*** Text under study ***

Employees in India received an average salary increase of 15.1 per cent in 2007, which is up from 14.4 per cent in 2006, according to the 12th annual Salary Increase Survey conducted by Hewitt Associates, a global human resource services firm. The report also predicts a rise of 15.2 per cent in 2008, making this the fifth consecutive year that salaries have shown a double-digit growth in India.
Real estate or infrastructure leads with highest salary increases leaving traditional leaders like Information Technology and Business Process Outsourcing behind.
While salary increases are largely dictated by talent demand and supply, Hewitt Associates forecasts a gradual decrease in salary increases and a stabilisation of increases to a range of 9 to 10 per cent by 2012. Factors influencing stabilisation include reducing the talent gap, changing the talent model, making training vital and re-engineering talent.
Though the fundamentals of the Indian economy are strong, the recent stock market fall and a strengthening rupee herald uncertainty. For India, the immediate implications of an economic slowdown in the U.S. is not worrying, but this is getting organisations to look at “productivity” as a single most important determinant of long-run prospects, the survey says.

*** End of Text under study ***

Reproduce the text above on salary increases in India in full, word for word.

*** Record set ***

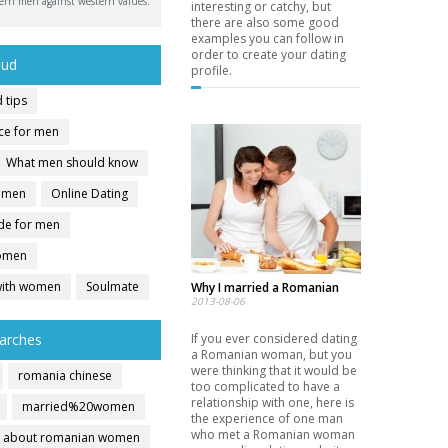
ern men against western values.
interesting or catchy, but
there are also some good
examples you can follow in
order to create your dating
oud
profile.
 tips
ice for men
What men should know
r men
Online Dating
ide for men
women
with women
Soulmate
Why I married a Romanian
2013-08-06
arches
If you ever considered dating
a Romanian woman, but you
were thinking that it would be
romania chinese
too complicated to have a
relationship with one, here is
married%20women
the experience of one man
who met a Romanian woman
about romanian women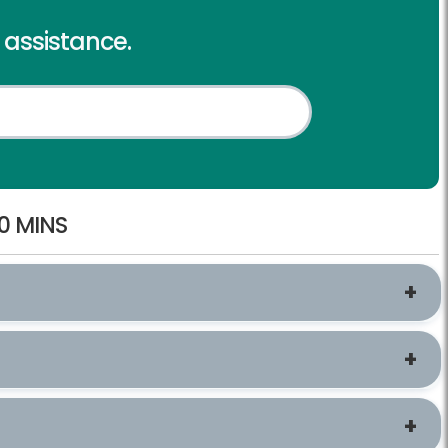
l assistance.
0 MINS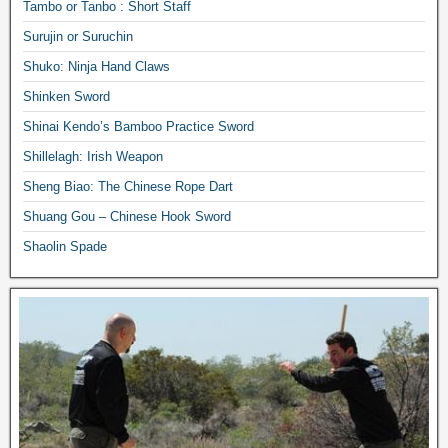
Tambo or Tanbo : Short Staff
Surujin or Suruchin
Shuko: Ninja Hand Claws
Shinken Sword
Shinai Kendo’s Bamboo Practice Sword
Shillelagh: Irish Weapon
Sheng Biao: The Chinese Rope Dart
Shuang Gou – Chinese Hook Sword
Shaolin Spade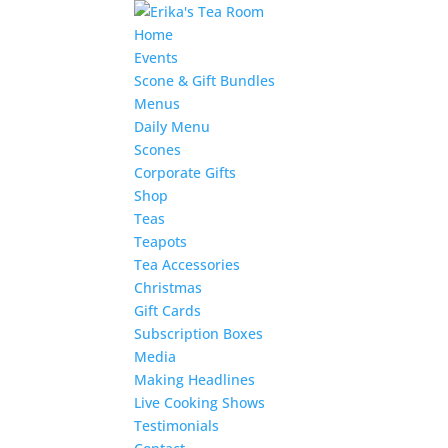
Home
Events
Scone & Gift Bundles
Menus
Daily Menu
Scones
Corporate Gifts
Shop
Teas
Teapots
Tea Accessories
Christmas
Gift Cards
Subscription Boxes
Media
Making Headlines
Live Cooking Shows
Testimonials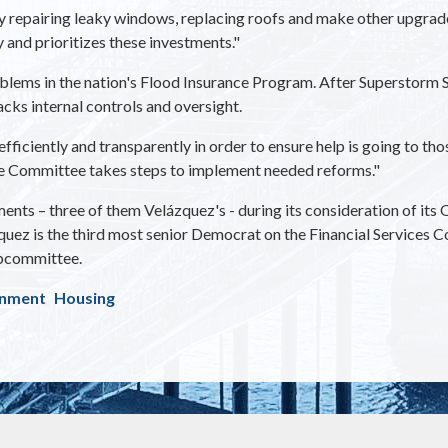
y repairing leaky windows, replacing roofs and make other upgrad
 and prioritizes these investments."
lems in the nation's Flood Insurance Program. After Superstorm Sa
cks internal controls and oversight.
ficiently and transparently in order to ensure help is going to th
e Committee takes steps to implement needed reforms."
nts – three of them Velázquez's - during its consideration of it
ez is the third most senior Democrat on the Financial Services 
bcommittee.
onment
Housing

*** End of Record set ***

**Response for this exercise**
Employees in India received an average salary increase of 15.1 per cent in 2007, which is up from 14.4 per cent in 2006, according to the 12th annual Salary Increase Survey conducted by Hewitt Associates, a global human resource services firm. The report also predicts a rise of 15.2 per cent in 2008, making this the fifth consecutive year that salaries have shown a double-digit growth in India.
Real estate or infrastructure leads with highest salary increases leaving traditional leaders like Information Technology and Business Process Outsourcing behind.
While salary increases are largely dictated by talent demand and supply, Hewitt Associates forecasts a gradual decrease in salary increases and a stabilisation of increases to a range of 9 to 10 per cent by 2012. Factors influencing stabilisation include reducing the talent gap, changing the talent model, making training vital and re-engineering talent.
Though the fundamentals of the Indian economy are strong, the recent stock market fall and a strengthening rupee herald uncertainty. For India, the immediate implications of an economic slowdown in the U.S. is not worrying, but this is getting organisations to look at “productivity” as a single most important determinant of long-run prospects, the survey says.